The whole procedure involves exposing the human body to X-rays which penetrate it and pass through it. This whole process is recorded and an image is produced. Due to the fact that X-rays scatter once they hit different structures, a detector records this and creates an image.

Therefore, radiography is a basic part of dentistry, since it can be used for obtaining images of the inside of one's teeth. Also, X-ray imaging can help surgeons and other medical staff members in the process of verification of correct placement of surgical markers before any invasive procedures take place.

Furthermore, mammography is carried out through a special radiography procedure and any orthopedic evaluations need X-ray scanning too. Additionally, spot film or static recording, being crucial parts of fluoroscopy are done this way, along with many types of chiropractic examinations.

Even though the benefits of radiography surpass the potential adverse effects it may cause, the dangers related to this form of exposure exist nevertheless. Some of the most severe side-effects possible are development of cancer due to radiation exposure or formation of cataracts later in life. Also, pregnant women may want to avoid radiography procedures due to the fact that these might cause problems in the growth and development of the fetus.

However, taking into consideration that the chances of developing cancer due to radiography exposure are quite small, even ignorable once compared to the positive effects of these procedures, radiography is a crucial part of medicine. Yet, bear in mind that the frequency of one's exposure to X-rays should be limited.

What is Radiographer's Occupation?

Being a radiographer mainly involves working in radiography and imaging departments of hospitals, even though these professionals may work in clinics or surgical departments too.

A radiographer does not perform only one type of scanning. Rather, he/she should be skilled in ultrasound, MRI, nuclear medicine and X-rays. Radiographers involved in diagnostic parts of medical facilities are people who have the most work on their hands. Yet, if you desire to become specialized for just a single type of radiography, the expertise of yours is bound to become narrower.

In general, a radiographer is considered to be capable and qualified for carrying out X-ray scans, examining people's bones and cavities, as well as any foreign objects present in their bodies. Also, he/she is considered to be an expert in fluoroscopy, delivering real-time images of one's digestive system, CT scanning, resulting in images of specific slices of body parts, MRI scanning, producing either 2D or 3D images of certain sections of the body, as well as ultrasound, mostly used in gynecology, obstetrics and heart examinations.

Finally, a person in charge of radiography is supposed to carry out angiography, examining one's blood vessels.

Naturally, collaboration and cooperation with other health expert within the medical facility is a basic characteristic of a radiographer's profession.
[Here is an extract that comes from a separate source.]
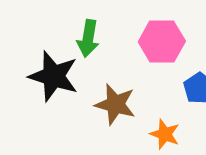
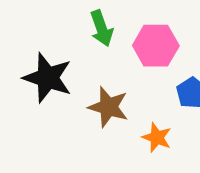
green arrow: (88, 38) -> (102, 28), moved, turned -30

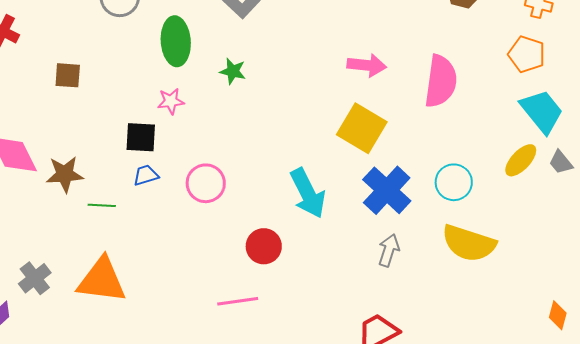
Furthermore, a radiographer is constantly facing improvement and profession modifications, moving on to being involved in management, researches, clinical trials or even teaching.

Some radiographers have specialized for working with cancer patients, along with all the health experts who are providing medical care for these people. Here, a radiographer is supposed to emit adequate doses of ionizing radiation onto specific parts of the patient's body, attacking the tumors and helping the patients battle this cruel disease.

Those radiographers who use ultrasound devices in hospitals may help in treatment of babies, chiildren or adults. However, in order to handle ultrasound and sonography devices, one needs to meet all the clinical and academic requirements.

Therefore, a job of a radiographer is quite a diverse one, depending on his/her qualifications and the facility he/she is a part of. Nevertheless, radiography is a very important part of any health institution. Subsequently, these people are invaluable members of health providers.

To sum up, there are numerous radiography procedures available, from ultrasounds to X-ray, CT and MRI scans. Hence, radiographers need to be highly qualified for handling the devices and carrying out the procedures necessary for these types of exposure, regardless whether diagnosis or treatment is in question.